La Freye Fantasie Wq.80 qui ouvre le CD justifie à elle seul son ajout à une honnête discothèque. Version « accompagnée d’un violon » de l’ultime œuvre pour clavier du Bach de Hambourg, cette fantaisie en fa dièse mineur de 1787 fascine et déroute par une étonnante et rapide succession de motifs, de nuances, de tempi. Elle enchaîne les sentiments les plus extrêmes, parfois sans aucune transition. Utilisé comme liant sonore et dépourvu de ligne propre, le violon n’intervient qu’avec parcimonie par des notes filées ou de petits éléments moteurs. Il se fait chantant dans l’ajout conclusif en la majeur, aux contours plus nets et sereins. 

C’est la même esthétique qui prévaut dans l’Arioso per Cembale e violono Wq.79. L’atmosphère y est cependant moins mélancolique, et nous y sentons même poindre l’humour de l’improvisateur.

Les Variations sur les Folies d’Espagne Wq.118/9, pour clavier rejoignent dans le cœur de la Muse celles de Corelli, de Marin-Marais ou d’A. Scarlatti.
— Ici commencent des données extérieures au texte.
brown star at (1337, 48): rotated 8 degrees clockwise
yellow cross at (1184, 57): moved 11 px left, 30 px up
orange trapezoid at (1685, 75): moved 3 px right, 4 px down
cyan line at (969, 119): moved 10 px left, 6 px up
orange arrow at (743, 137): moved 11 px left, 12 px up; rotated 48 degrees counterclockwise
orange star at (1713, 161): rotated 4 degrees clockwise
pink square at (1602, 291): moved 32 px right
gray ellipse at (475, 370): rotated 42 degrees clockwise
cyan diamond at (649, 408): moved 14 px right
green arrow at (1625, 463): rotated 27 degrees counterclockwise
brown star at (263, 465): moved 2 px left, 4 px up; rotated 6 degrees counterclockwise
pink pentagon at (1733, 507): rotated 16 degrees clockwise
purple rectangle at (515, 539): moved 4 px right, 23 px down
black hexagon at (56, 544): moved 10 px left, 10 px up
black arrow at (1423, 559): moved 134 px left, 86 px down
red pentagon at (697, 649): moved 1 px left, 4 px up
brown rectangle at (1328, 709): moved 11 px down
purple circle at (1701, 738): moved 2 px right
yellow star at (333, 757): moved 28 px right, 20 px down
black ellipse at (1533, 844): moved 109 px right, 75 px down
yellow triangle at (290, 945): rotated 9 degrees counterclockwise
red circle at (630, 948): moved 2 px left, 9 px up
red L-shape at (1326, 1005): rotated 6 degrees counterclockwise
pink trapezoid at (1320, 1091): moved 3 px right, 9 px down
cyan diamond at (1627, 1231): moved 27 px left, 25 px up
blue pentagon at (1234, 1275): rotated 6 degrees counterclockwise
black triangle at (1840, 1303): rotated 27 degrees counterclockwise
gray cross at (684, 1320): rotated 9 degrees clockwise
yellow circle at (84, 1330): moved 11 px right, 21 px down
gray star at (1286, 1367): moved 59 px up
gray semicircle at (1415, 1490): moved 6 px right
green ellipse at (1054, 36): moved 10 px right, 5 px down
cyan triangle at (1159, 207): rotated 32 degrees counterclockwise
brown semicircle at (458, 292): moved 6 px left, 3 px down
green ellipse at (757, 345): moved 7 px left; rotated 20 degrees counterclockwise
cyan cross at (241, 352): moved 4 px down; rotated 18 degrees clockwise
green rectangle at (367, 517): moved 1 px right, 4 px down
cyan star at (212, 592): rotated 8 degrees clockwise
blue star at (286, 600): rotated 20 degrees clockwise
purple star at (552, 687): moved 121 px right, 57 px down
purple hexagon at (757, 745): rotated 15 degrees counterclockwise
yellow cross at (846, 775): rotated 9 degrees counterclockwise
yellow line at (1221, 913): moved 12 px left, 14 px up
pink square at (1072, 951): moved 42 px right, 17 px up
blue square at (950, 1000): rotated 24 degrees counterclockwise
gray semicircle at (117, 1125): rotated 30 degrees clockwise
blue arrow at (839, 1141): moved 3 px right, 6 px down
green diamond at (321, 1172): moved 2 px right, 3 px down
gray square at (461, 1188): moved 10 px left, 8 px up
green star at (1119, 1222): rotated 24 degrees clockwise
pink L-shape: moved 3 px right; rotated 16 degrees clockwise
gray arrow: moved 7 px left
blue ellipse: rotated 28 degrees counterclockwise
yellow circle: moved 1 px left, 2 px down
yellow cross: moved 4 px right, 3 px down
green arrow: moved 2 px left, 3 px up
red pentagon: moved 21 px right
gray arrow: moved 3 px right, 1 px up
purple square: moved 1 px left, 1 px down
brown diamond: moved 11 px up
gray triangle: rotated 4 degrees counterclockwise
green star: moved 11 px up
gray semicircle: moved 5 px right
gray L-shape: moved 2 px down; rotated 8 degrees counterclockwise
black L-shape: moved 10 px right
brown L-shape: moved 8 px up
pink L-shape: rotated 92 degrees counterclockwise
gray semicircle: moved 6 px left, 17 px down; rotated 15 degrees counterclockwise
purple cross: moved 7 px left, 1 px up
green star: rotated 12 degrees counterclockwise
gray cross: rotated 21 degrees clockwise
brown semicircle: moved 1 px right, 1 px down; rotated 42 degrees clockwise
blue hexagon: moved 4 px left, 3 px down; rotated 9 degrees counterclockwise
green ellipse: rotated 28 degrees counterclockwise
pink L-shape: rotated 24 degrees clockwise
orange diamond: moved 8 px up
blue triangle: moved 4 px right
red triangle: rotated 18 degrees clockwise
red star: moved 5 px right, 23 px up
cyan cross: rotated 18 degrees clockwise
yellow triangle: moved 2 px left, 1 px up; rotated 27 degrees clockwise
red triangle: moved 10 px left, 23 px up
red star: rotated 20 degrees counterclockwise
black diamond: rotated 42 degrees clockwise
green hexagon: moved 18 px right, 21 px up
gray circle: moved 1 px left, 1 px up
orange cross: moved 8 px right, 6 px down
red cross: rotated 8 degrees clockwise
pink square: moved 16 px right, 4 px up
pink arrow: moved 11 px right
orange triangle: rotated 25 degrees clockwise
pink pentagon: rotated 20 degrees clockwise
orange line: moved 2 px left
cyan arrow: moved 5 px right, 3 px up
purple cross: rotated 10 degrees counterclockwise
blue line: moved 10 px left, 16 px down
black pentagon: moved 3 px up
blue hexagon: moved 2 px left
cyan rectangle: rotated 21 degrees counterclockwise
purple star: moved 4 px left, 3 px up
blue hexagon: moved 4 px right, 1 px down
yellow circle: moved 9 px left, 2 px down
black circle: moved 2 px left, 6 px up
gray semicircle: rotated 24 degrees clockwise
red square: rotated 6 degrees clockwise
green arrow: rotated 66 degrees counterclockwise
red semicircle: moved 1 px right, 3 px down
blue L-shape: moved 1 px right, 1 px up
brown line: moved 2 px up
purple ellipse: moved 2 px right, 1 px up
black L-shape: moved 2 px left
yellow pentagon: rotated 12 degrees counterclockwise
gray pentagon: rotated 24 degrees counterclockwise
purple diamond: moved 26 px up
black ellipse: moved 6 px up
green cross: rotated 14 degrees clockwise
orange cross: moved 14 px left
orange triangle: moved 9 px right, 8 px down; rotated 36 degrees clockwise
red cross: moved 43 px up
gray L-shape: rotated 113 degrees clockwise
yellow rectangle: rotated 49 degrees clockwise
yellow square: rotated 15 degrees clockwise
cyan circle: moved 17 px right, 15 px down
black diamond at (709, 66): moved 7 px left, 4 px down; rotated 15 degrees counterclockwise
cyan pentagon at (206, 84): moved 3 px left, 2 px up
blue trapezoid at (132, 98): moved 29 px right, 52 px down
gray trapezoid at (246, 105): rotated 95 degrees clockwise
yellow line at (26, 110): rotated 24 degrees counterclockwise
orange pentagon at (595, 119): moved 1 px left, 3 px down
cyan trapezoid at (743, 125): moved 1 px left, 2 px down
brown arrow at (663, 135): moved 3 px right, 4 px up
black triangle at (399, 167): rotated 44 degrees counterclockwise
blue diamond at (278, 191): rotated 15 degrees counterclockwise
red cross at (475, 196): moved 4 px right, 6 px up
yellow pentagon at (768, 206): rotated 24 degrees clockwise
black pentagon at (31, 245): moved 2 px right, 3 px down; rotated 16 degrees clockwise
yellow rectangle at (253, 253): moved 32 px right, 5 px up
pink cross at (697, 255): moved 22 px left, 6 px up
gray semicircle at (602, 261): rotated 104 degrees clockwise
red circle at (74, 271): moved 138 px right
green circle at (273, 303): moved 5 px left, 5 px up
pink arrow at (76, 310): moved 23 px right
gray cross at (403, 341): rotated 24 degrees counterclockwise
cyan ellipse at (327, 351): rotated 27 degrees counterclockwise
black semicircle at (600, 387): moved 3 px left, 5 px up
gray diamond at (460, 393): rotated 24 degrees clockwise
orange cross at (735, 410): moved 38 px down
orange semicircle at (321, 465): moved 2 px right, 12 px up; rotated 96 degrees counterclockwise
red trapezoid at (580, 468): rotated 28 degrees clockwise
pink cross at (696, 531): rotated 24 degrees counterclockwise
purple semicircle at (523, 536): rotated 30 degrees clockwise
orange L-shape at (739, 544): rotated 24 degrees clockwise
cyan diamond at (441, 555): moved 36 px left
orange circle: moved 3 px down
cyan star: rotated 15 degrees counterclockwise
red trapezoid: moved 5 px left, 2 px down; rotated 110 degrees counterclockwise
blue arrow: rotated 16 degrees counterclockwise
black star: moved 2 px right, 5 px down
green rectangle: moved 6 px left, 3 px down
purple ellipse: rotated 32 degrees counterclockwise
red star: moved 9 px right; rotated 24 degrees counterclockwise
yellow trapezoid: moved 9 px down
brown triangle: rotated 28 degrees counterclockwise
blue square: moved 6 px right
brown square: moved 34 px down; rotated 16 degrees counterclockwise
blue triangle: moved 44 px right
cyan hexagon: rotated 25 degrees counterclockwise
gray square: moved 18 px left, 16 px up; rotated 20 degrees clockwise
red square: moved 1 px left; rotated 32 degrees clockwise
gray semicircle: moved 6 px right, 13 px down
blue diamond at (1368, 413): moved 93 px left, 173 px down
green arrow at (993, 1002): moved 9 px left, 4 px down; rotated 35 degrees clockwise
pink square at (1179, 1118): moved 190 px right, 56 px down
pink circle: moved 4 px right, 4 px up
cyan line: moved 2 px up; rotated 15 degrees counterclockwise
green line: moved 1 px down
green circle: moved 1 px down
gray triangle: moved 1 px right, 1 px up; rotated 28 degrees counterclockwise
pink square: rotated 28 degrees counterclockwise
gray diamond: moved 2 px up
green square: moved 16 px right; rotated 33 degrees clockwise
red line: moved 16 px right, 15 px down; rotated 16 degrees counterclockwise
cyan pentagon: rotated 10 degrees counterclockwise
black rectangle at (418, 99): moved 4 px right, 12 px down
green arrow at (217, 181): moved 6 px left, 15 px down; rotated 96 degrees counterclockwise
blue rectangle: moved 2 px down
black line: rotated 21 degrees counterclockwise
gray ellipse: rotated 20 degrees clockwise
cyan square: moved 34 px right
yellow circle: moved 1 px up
C’est en peintre virtuose que la pianiste souligne les contrastes et la variété des caractères. 

Composées antérieurement à Berlin, la très libre Fantaisie en do mineur Wq.63 et la Sonate en la majeur Wq.55, complètent ce choix de pièces pour clavier, tandis que le violon d’Alice Piérot fait jeu égal avec sa partenaire dans la Sonate en do mineur Wq.78. Il serait vain de résister au charme de l’adagio, un autre sommet du disque.

La planète « CPE Bach » mérite bien plus qu’une escale, et le voyageur conquis par cette magnifique découverte cherchera, avant d’y revenir bien sûr, à visiter d’autres continents étranges de l’Empfindsamkeit, comme les symphonies Wq.182 par Christopher Hogwood (Decca), ou les Concertos pour flûte par Alexis Kossenko (Alpha, 2 vol.).

Denis Dumée

Technique : excellente prise de son, précise et sans fard.